There was all this Gzowski stuff in anticipation of his last show. Then there was all the Gzowski stuff about the last show. And then, because this is Canada, there was the anti-Gzowski stuff, the what’s-all-the-fuss-about stuff: don’t you know this is Canada, and we don’t allow stars here? And now there’s the rebuttal, the what-do-you-mean-what’sall-the-fuss-about stuff.
That’s a lot of stuff for one little radio show, Morningside.
It says a lot about the country, though, that we can feel so strongly about one radio show, one radio person, actually, that the departure is both a day of national mourning and the beginning of a medium-sized national debate.

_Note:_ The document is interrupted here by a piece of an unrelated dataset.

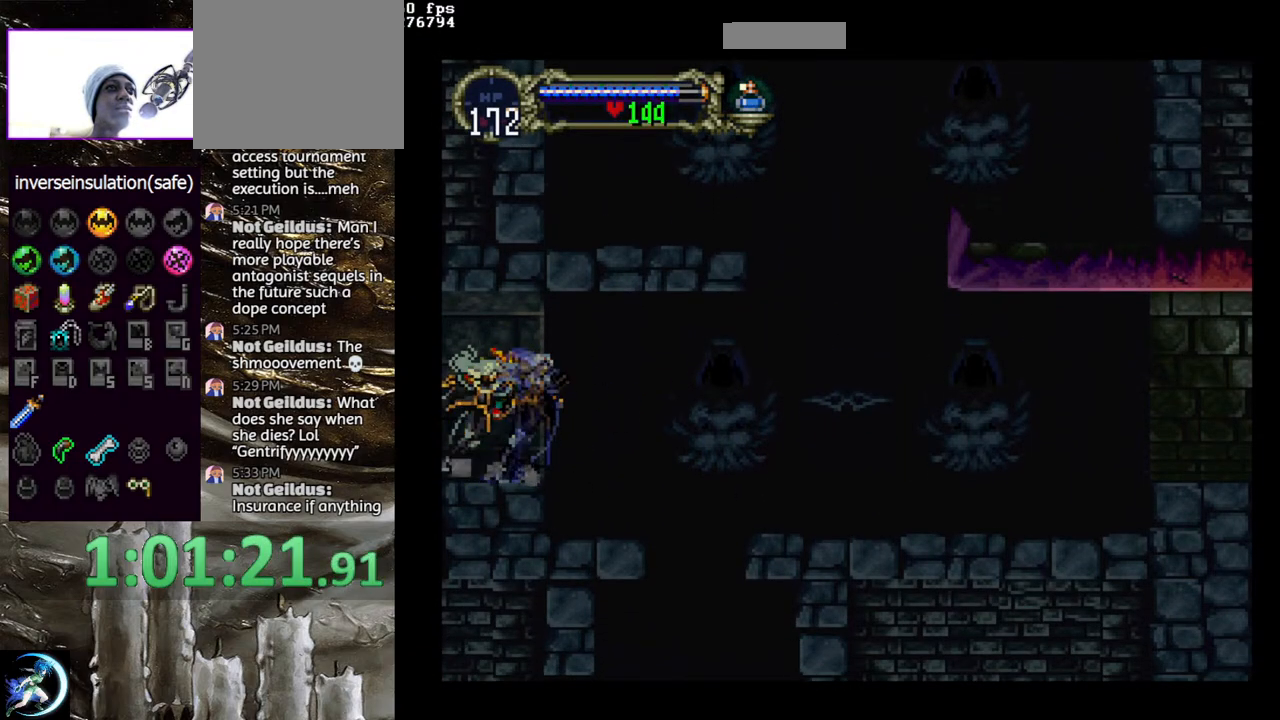
{"buttons": ["CIRCLE"], "left_stick": "center", "right_stick": "center", "events": [[17, "TRIANGLE", "down"], [100, "TRIANGLE", "up"], [117, "CIRCLE", "up"], [183, "CIRCLE", "down"], [200, "TRIANGLE", "down"], [250, "TRIANGLE", "up"], [283, "CIRCLE", "up"], [333, "CIRCLE", "down"], [350, "TRIANGLE", "down"], [433, "TRIANGLE", "up"], [450, "CIRCLE", "up"], [500, "CIRCLE", "down"]]}
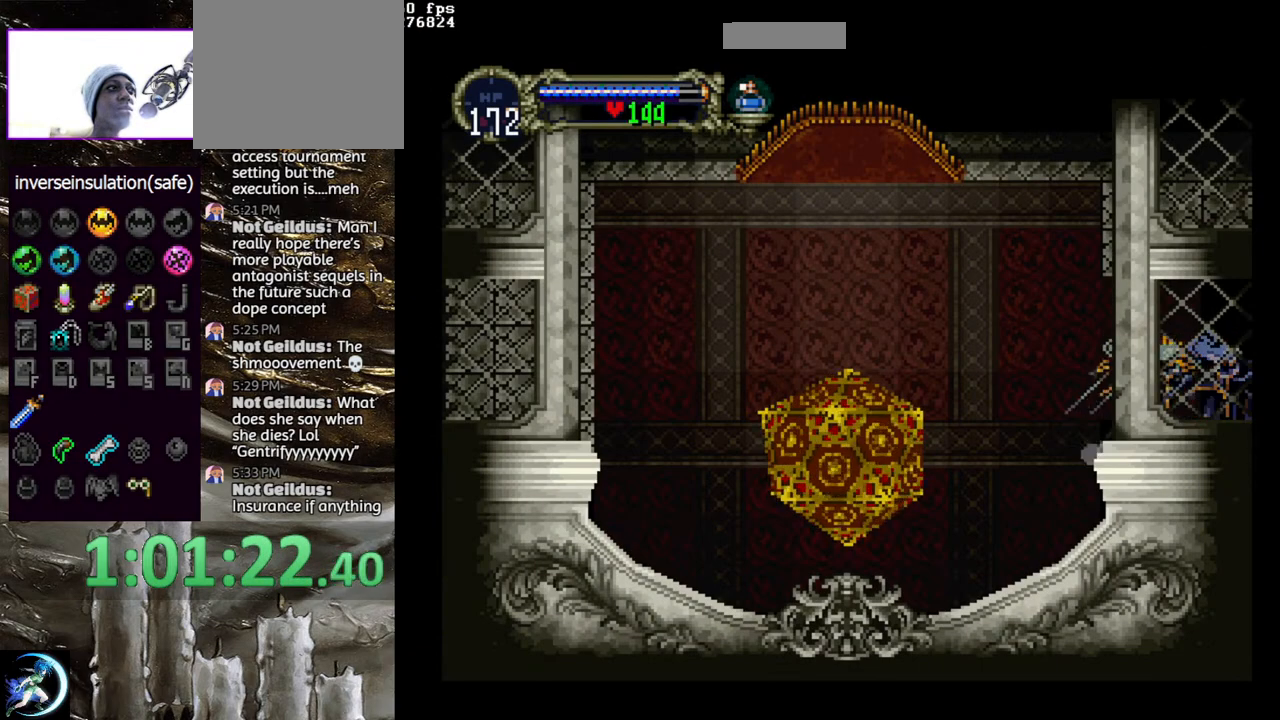
{"buttons": ["CIRCLE"], "left_stick": "center", "right_stick": "center", "events": [[33, "TRIANGLE", "down"], [100, "TRIANGLE", "up"], [133, "CIRCLE", "up"], [167, "CIRCLE", "down"], [200, "TRIANGLE", "down"], [267, "TRIANGLE", "up"], [283, "CIRCLE", "up"], [350, "CIRCLE", "down"], [450, "CIRCLE", "up"], [500, "CIRCLE", "down"]]}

In the coverage so far—and there will probably be lots more—two themes emerge that come close to illustrating major strains in Canadian life. First, there is the notion that Peter Gzowski’s show represented all that was good about Canada—the quiet love of country, the sense of the landscape and of history. Second, there is the notion that this first vision of the country is outdated, that Canada is a faster, darker place, with divisions and points of view that the Gzowski show did not represent. In this view, Morningside represented a diminishing and outmoded group of Canadians.
Proponents of the first view want the next Gzowski show, whoever runs it, to continue along the same gently patriotic course. They don’t want it to be Americanized, all hip and ironic. This, not to intrude, is the right view.

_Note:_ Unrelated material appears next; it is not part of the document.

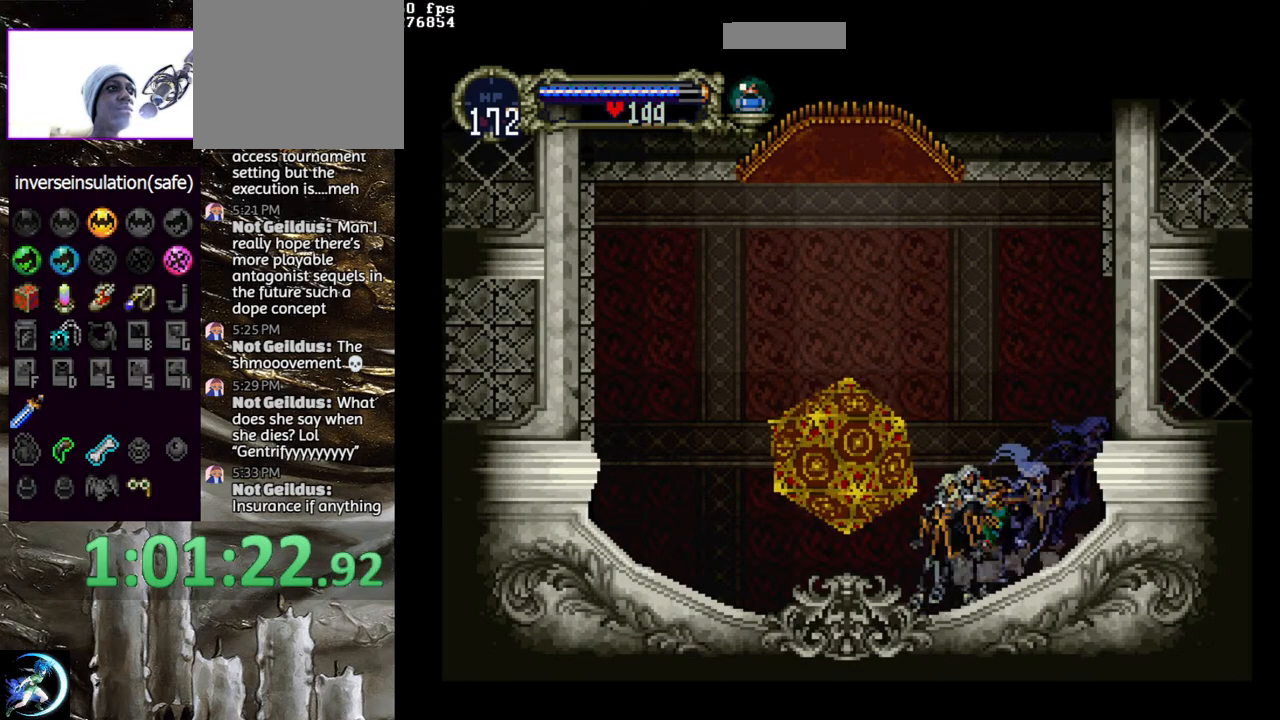
{"buttons": [], "left_stick": "center", "right_stick": "center", "events": [[17, "TRIANGLE", "down"], [100, "TRIANGLE", "up"], [117, "CIRCLE", "up"], [300, "DPAD_RIGHT", "down"], [433, "DPAD_RIGHT", "up"]]}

Adherents to the second view want a program that is sharper, has more edge, more anger. Rick Salutin, writing on this in The Globe and Mail, phrased his comments as a critique of public broadcast culture, rather than Gzowski himself. “ . . . I maintain you can show respect without including affection and that in fact many people are relieved to hear hostility on the air, given how much of it they have to repress in an average day at work or at home,” Salutin wrote. “Its niceness didn’t always serve the show well, for instance, during the free trade debate of the 1980s, when more heat might have produced more light.”
What this all shows is how important the Gzowski show had become to Canadians. Some of this we know in a tangible way. Publishers would move heaven and earth to get their authors interviewed on the show. They knew that it moved books in a way that no other type of exposure did. And it was the same for politicians, musicians, representatives of interest groups and just plain folks. The Gzowski show was the place to be heard.
No wonder, then, that every Canadian had an idea of how the show should be. Some wanted it to be cool and urbane; others wanted it to be hard and edgy; others wanted it to be soft and rural. That is
The CBC enjoys a monopoly over a certain type of programming. Because of that, it has too much influence.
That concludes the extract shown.